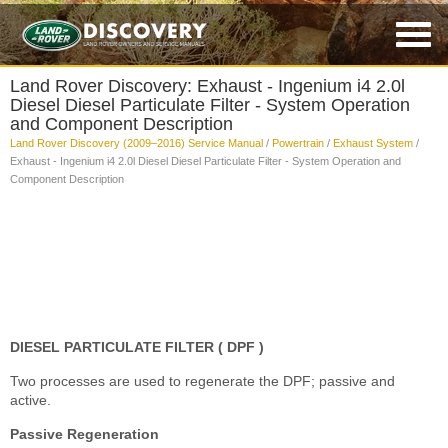
Land Rover Discovery: Exhaust - Ingenium i4 2.0l
Diesel Diesel Particulate Filter - System Operation
and Component Description
Land Rover Discovery (2009–2016) Service Manual
/
Powertrain
/
Exhaust System
/
Exhaust - Ingenium i4 2.0l Diesel Diesel Particulate Filter - System Operation and
Component Description
DIESEL PARTICULATE FILTER ( DPF )
Two processes are used to regenerate the DPF; passive and
active.
Passive Regeneration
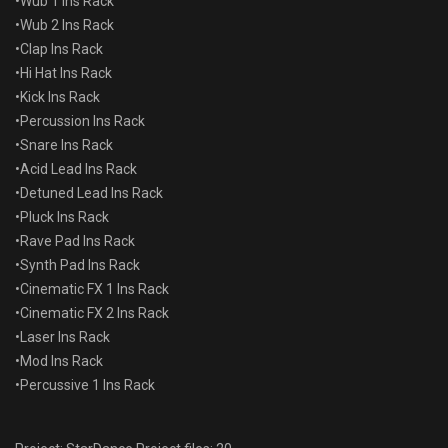
•Wub 1 Ins Rack
•Wub 2 Ins Rack
•Clap Ins Rack
•Hi Hat Ins Rack
•Kick Ins Rack
•Percussion Ins Rack
•Snare Ins Rack
•Acid Lead Ins Rack
•Detuned Lead Ins Rack
•Pluck Ins Rack
•Rave Pad Ins Rack
•Synth Pad Ins Rack
•Cinematic FX 1 Ins Rack
•Cinematic FX 2 Ins Rack
•Laser Ins Rack
•Mod Ins Rack
•Percussive 1 Ins Rack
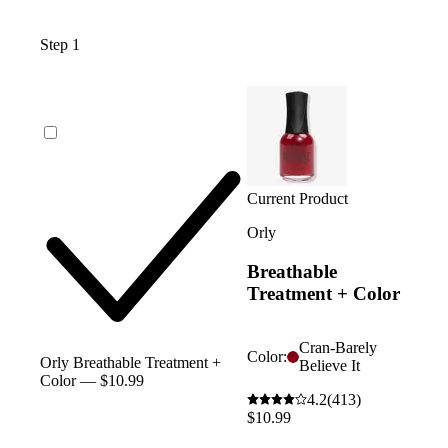
Step 1
Current Product
Orly
Breathable
Treatment + Color
Cran-Barely
Color:
Orly Breathable Treatment +
Believe It
Color — $10.99
4.2
(413)
$10.99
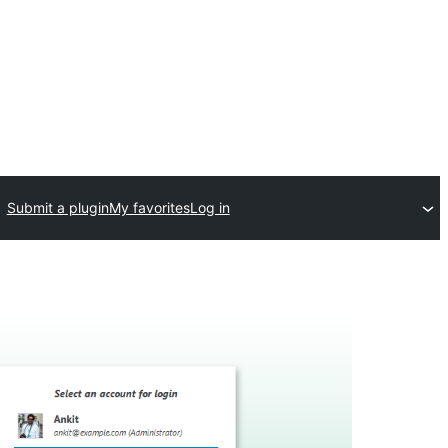
Submit a plugin
My favorites
Log in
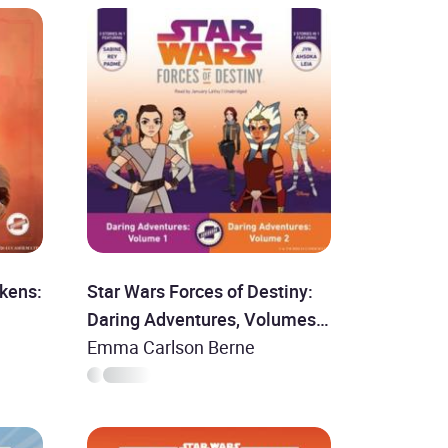
kens:
Star Wars Forces of Destiny:
Daring Adventures, Volumes 1
& 2
Emma Carlson Berne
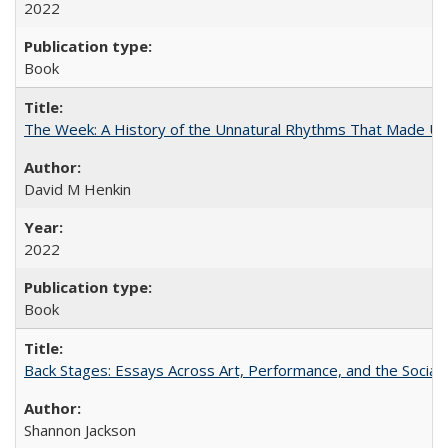
2022
Book
The Week: A History of the Unnatural Rhythms That Made U
David M Henkin
2022
Book
Back Stages: Essays Across Art, Performance, and the Social
Shannon Jackson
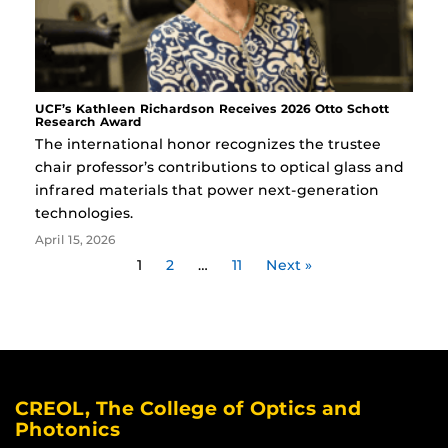
UCF’s Kathleen Richardson Receives 2026 Otto Schott
Research Award
The international honor recognizes the trustee
chair professor’s contributions to optical glass and
infrared materials that power next-generation
technologies.
April 15, 2026
1
2
…
11
Next »
CREOL, The College of Optics and
Photonics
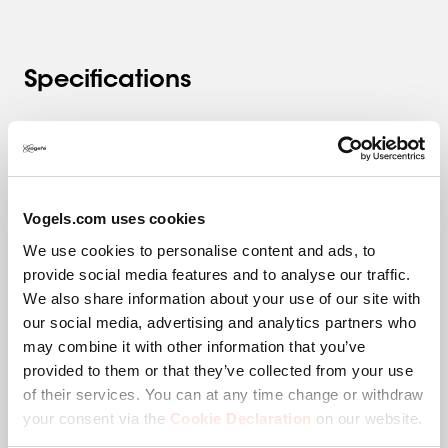
Specifications
Product category
Whiteboard System
Product series
RISE
Vogels.com uses cookies
We use cookies to personalise content and ads, to
EAN single box
8712285356889
provide social media features and to analyse our traffic.
We also share information about your use of our site with
Guarantee
5 years
our social media, advertising and analytics partners who
may combine it with other information that you’ve
Colour
White
provided to them or that they’ve collected from your use
of their services. You can at any time change or withdraw
Height (mm)
1157
your consent via the
Cookie Declaration
on our website.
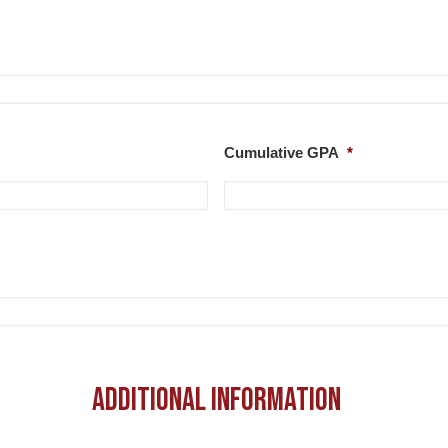
Cumulative GPA
*
Additional Information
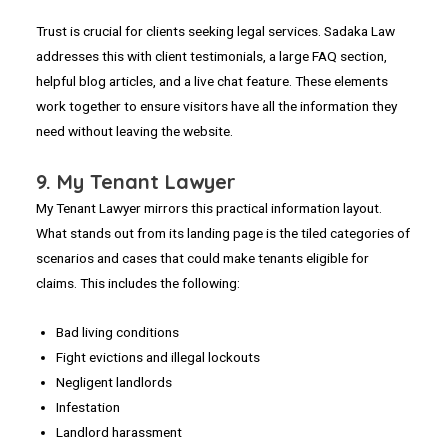
Trust is crucial for clients seeking legal services. Sadaka Law
addresses this with client testimonials, a large FAQ section,
helpful blog articles, and a live chat feature. These elements
work together to ensure visitors have all the information they
need without leaving the website.
9. My Tenant Lawyer
My Tenant Lawyer mirrors this practical information layout.
What stands out from its landing page is the tiled categories of
scenarios and cases that could make tenants eligible for
claims. This includes the following:
Bad living conditions
Fight evictions and illegal lockouts
Negligent landlords
Infestation
Landlord harassment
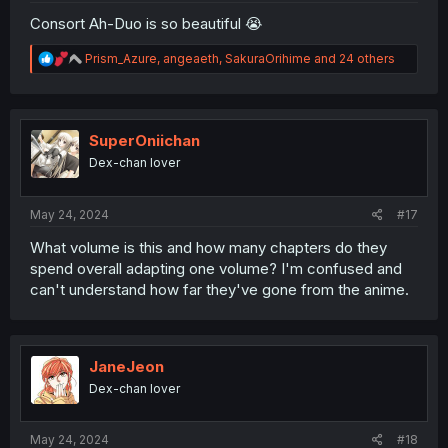
Consort Ah-Duo is so beautiful 😭
R
Prism_Azure
,
angeaeth
,
SakuraOrihime
and 24 others
e
a
c
t
i
SuperOniichan
o
Dex-chan lover
n
s
:
May 24, 2024
#17
What volume is this and how many chapters do they
spend overall adapting one volume? I'm confused and
can't understand how far they've gone from the anime.
JaneJeon
Dex-chan lover
May 24, 2024
#18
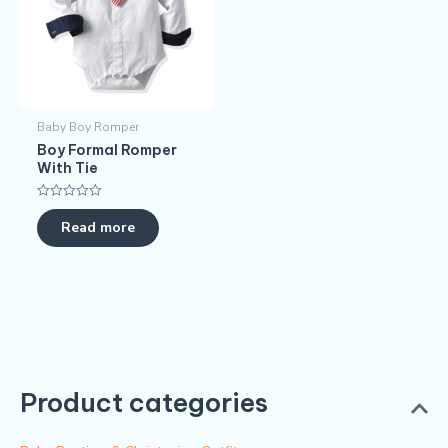
Baby Boy Romper
Boy Formal Romper
With Tie
Rated
0
Read more
out
of
5
Product categories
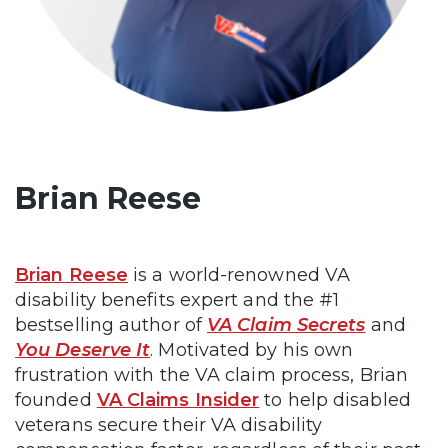
Brian Reese
Brian Reese
is a world-renowned VA
disability benefits expert and the #1
bestselling author of
VA Claim Secrets
and
You Deserve It
. Motivated by his own
frustration with the VA claim process, Brian
founded
VA Claims Insider
to help disabled
veterans secure their VA disability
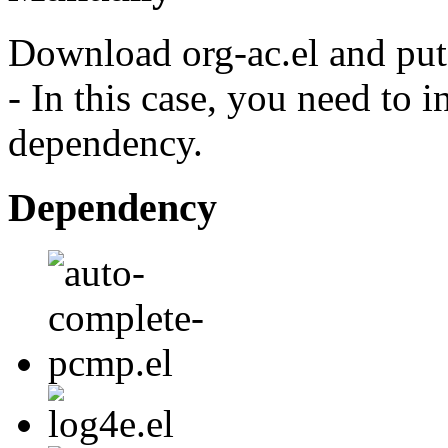
Download org-ac.el and put 
- In this case, you need to i
dependency.
Dependency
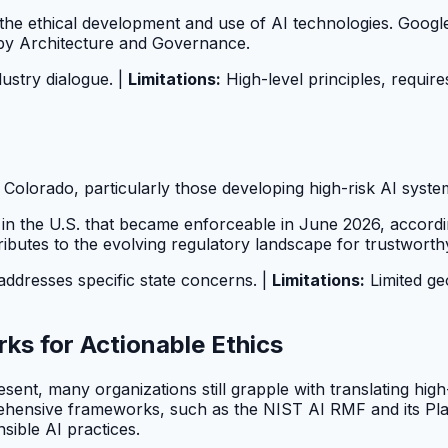
ct the ethical development and use of AI technologies. Googl
 by Architecture and Governance.
dustry dialogue. |
Limitations:
High-level principles, require
Colorado, particularly those developing high-risk AI syste
n in the U.S. that became enforceable in June 2026, accord
ributes to the evolving regulatory landscape for trustworth
addresses specific state concerns. |
Limitations:
Limited ge
ks for Actionable Ethics
ent, many organizations still grapple with translating high-l
ehensive frameworks, such as the NIST AI RMF and its Pla
nsible AI practices.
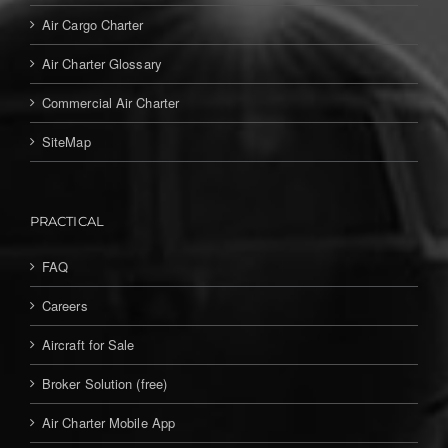
Air Cargo Charter
Air Charter Glossary
Commercial Air Charter
SiteMap
PRACTICAL
FAQ
Careers
Aircraft for Sale
Broker Solution (free)
Air Charter Mobile App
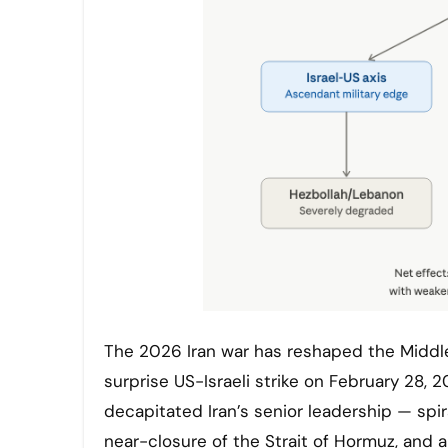
The 2026 Iran war has reshaped the Middle East in ways few predicted even a year ago. What began as a
surprise US-Israeli strike on February 28,
decapitated Iran’s senior leadership — spi
near-closure of the Strait of Hormuz, and a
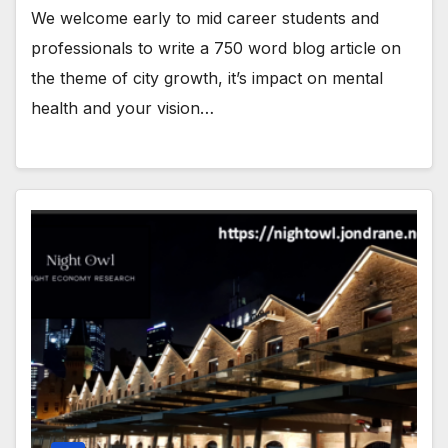
We welcome early to mid career students and
professionals to write a 750 word blog article on
the theme of city growth, it’s impact on mental
health and your vision…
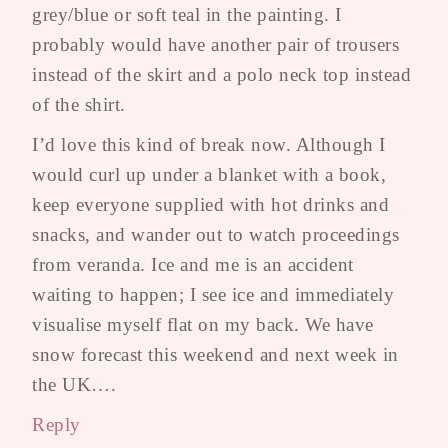
grey/blue or soft teal in the painting. I
probably would have another pair of trousers
instead of the skirt and a polo neck top instead
of the shirt.
I’d love this kind of break now. Although I
would curl up under a blanket with a book,
keep everyone supplied with hot drinks and
snacks, and wander out to watch proceedings
from veranda. Ice and me is an accident
waiting to happen; I see ice and immediately
visualise myself flat on my back. We have
snow forecast this weekend and next week in
the UK….
Reply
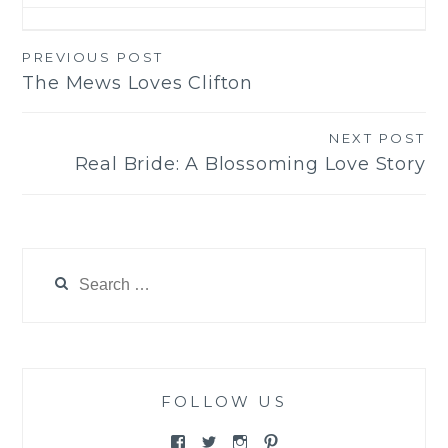
PREVIOUS POST
Post
The Mews Loves Clifton
navigation
NEXT POST
Real Bride: A Blossoming Love Story
Search
for:
FOLLOW US
View
View
View
View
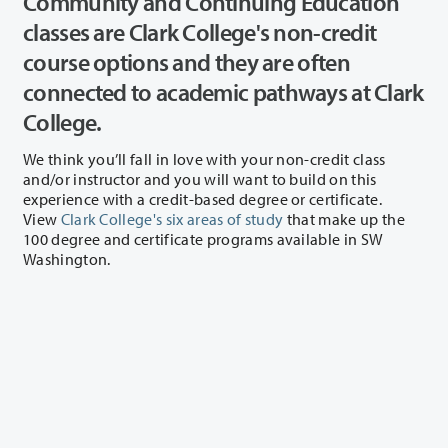
Community and Continuing Education
classes are Clark College's non-credit
course options and they are often
connected to academic pathways at Clark
College.
We think you’ll fall in love with your non-credit class
and/or instructor and you will want to build on this
experience with a credit-based degree or certificate.
View
Clark College's six areas of study
that make up the
100 degree and certificate programs available in SW
Washington.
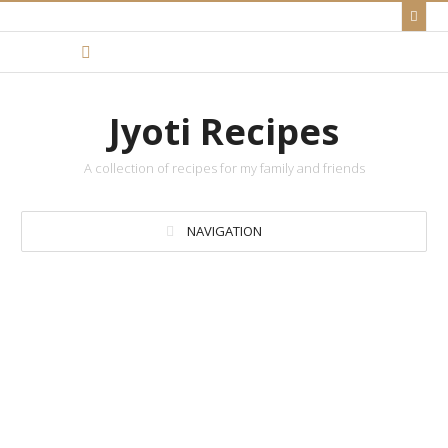
Jyoti Recipes
A collection of recipes for my family and friends
NAVIGATION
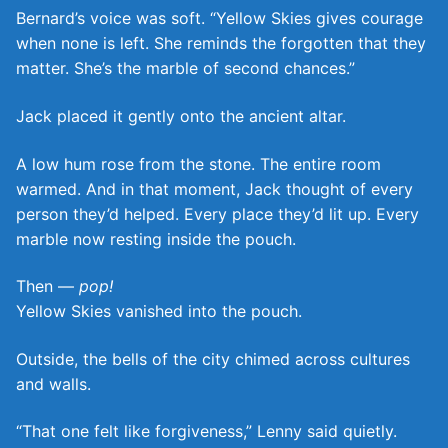
Bernard’s voice was soft. “Yellow Skies gives courage
when none is left. She reminds the forgotten that they
matter. She’s the marble of second chances.”
Jack placed it gently onto the ancient altar.
A low hum rose from the stone. The entire room
warmed. And in that moment, Jack thought of every
person they’d helped. Every place they’d lit up. Every
marble now resting inside the pouch.
Then —
pop!
Yellow Skies vanished into the pouch.
Outside, the bells of the city chimed across cultures
and walls.
“That one felt like forgiveness,” Lenny said quietly.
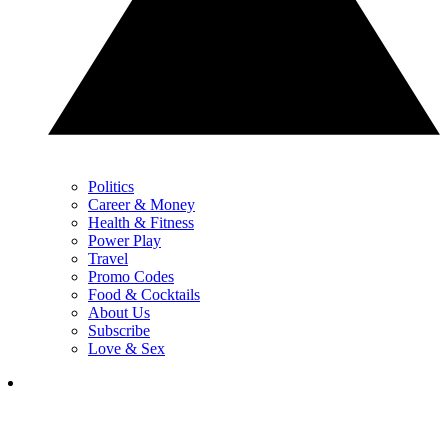
Politics
Career & Money
Health & Fitness
Power Play
Travel
Promo Codes
Food & Cocktails
About Us
Subscribe
Love & Sex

----------

Try it: Restate the records above word for word. Skip every picture.

Exercise answer:
Land Rover Discovery: Exhaust - Ingenium i4 2.0l
Diesel Diesel Particulate Filter - System Operation
and Component Description
Land Rover Discovery (2009–2016) Service Manual
/
Powertrain
/
Exhaust System
/
Exhaust - Ingenium i4 2.0l Diesel Diesel Particulate Filter - System Operation and
Component Description
DIESEL PARTICULATE FILTER ( DPF )
Two processes are used to regenerate the DPF; passive and
active.
Passive Regeneration
•Wub 1 Ins Rack
•Wub 2 Ins Rack
•Clap Ins Rack
•Hi Hat Ins Rack
•Kick Ins Rack
•Percussion Ins Rack
•Snare Ins Rack
•Acid Lead Ins Rack
•Detuned Lead Ins Rack
•Pluck Ins Rack
•Rave Pad Ins Rack
•Synth Pad Ins Rack
•Cinematic FX 1 Ins Rack
•Cinematic FX 2 Ins Rack
•Laser Ins Rack
•Mod Ins Rack
•Percussive 1 Ins Rack
Step 1
Current Product
Orly
Breathable
Treatment + Color
Cran-Barely
Color:
Orly Breathable Treatment +
Believe It
Color — $10.99
4.2
(413)
$10.99
Submit a plugin
My favorites
Log in
kens:
Star Wars Forces of Destiny:
Daring Adventures, Volumes 1
& 2
Emma Carlson Berne
2022
Book
The Week: A History of the Unnatural Rhythms That Made U
David M Henkin
2022
Book
Back Stages: Essays Across Art, Performance, and the Social
Shannon Jackson
UCF’s Kathleen Richardson Receives 2026 Otto Schott
Research Award
The international honor recognizes the trustee
chair professor’s contributions to optical glass and
infrared materials that power next-generation
technologies.
April 15, 2026
1
2
…
11
Next »
CREOL, The College of Optics and
Photonics
Specifications
Product category
Whiteboard System
Product series
RISE
Vogels.com uses cookies
We use cookies to personalise content and ads, to
EAN single box
8712285356889
provide social media features and to analyse our traffic.
We also share information about your use of our site with
Guarantee
5 years
our social media, advertising and analytics partners who
may combine it with other information that you’ve
Colour
White
provided to them or that they’ve collected from your use
of their services. You can at any time change or withdraw
Height (mm)
1157
your consent via the
Cookie Declaration
on our website.
Cumulative GPA
*
Additional Information
Trust is crucial for clients seeking legal services. Sadaka Law
addresses this with client testimonials, a large FAQ section,
helpful blog articles, and a live chat feature. These elements
work together to ensure visitors have all the information they
need without leaving the website.
9. My Tenant Lawyer
My Tenant Lawyer mirrors this practical information layout.
What stands out from its landing page is the tiled categories of
scenarios and cases that could make tenants eligible for
claims. This includes the following:
Bad living conditions
Fight evictions and illegal lockouts
Negligent landlords
Infestation
Landlord harassment
Consort Ah-Duo is so beautiful 😭
R
Prism_Azure
,
angeaeth
,
SakuraOrihime
and 24 others
e
a
c
t
i
SuperOniichan
o
Dex-chan lover
n
s
:
May 24, 2024
#17
What volume is this and how many chapters do they
spend overall adapting one volume? I'm confused and
can't understand how far they've gone from the anime.
JaneJeon
Dex-chan lover
May 24, 2024
#18
Baby Boy Romper
Boy Formal Romper
With Tie
Rated
0
Read more
out
of
5
Product categories
Brian Reese
Brian Reese
is a world-renowned VA
disability benefits expert and the #1
bestselling author of
VA Claim Secrets
and
You Deserve It
. Motivated by his own
frustration with the VA claim process, Brian
founded
VA Claims Insider
to help disabled
veterans secure their VA disability
Download org-ac.el and put 
- In this case, you need to i
dependency.
Dependency
ct the ethical development and use of AI technologies. Googl
 by Architecture and Governance.
dustry dialogue. |
Limitations:
High-level principles, require
Colorado, particularly those developing high-risk AI syste
n in the U.S. that became enforceable in June 2026, accord
ributes to the evolving regulatory landscape for trustworth
addresses specific state concerns. |
Limitations:
Limited ge
ks for Actionable Ethics
ent, many organizations still grapple with translating high-l
ehensive frameworks, such as the NIST AI RMF and its Pla
nsible AI practices.
Air Cargo Charter
Air Charter Glossary
Commercial Air Charter
SiteMap
PRACTICAL
FAQ
Careers
Aircraft for Sale
Broker Solution (free)
Air Charter Mobile App
The 2026 Iran war has reshaped the Middle East in ways few predicted even a year ago. What began as a
surprise US-Israeli strike on February 28,
decapitated Iran’s senior leadership — spi
near-closure of the Strait of Hormuz, and a
We welcome early to mid career students and
professionals to write a 750 word blog article on
the theme of city growth, it’s impact on mental
health and your vision…
grey/blue or soft teal in the painting. I
probably would have another pair of trousers
instead of the skirt and a polo neck top instead
of the shirt.
I’d love this kind of break now. Although I
would curl up under a blanket with a book,
keep everyone supplied with hot drinks and
snacks, and wander out to watch proceedings
from veranda. Ice and me is an accident
waiting to happen; I see ice and immediately
visualise myself flat on my back. We have
snow forecast this weekend and next week in
the UK….
Reply
PREVIOUS POST
Post
The Mews Loves Clifton
navigation
NEXT POST
Real Bride: A Blossoming Love Story
Search
for:
FOLLOW US
View
View
View
View
Community and Continuing Education
classes are Clark College's non-credit
course options and they are often
connected to academic pathways at Clark
College.
We think you’ll fall in love with your non-credit class
and/or instructor and you will want to build on this
experience with a credit-based degree or certificate.
View
Clark College's six areas of study
that make up the
100 degree and certificate programs available in SW
Washington.
Jyoti Recipes
A collection of recipes for my family and friends
NAVIGATION
Bernard’s voice was soft. “Yellow Skies gives courage
when none is left. She reminds the forgotten that they
matter. She’s the marble of second chances.”
Jack placed it gently onto the ancient altar.
A low hum rose from the stone. The entire room
warmed. And in that moment, Jack thought of every
person they’d helped. Every place they’d lit up. Every
marble now resting inside the pouch.
Then —
pop!
Yellow Skies vanished into the pouch.
Outside, the bells of the city chimed across cultures
and walls.
“That one felt like forgiveness,” Lenny said quietly.
Politics
Career & Money
Health & Fitness
Power Play
Travel
Promo Codes
Food & Cocktails
About Us
Subscribe
Love & Sex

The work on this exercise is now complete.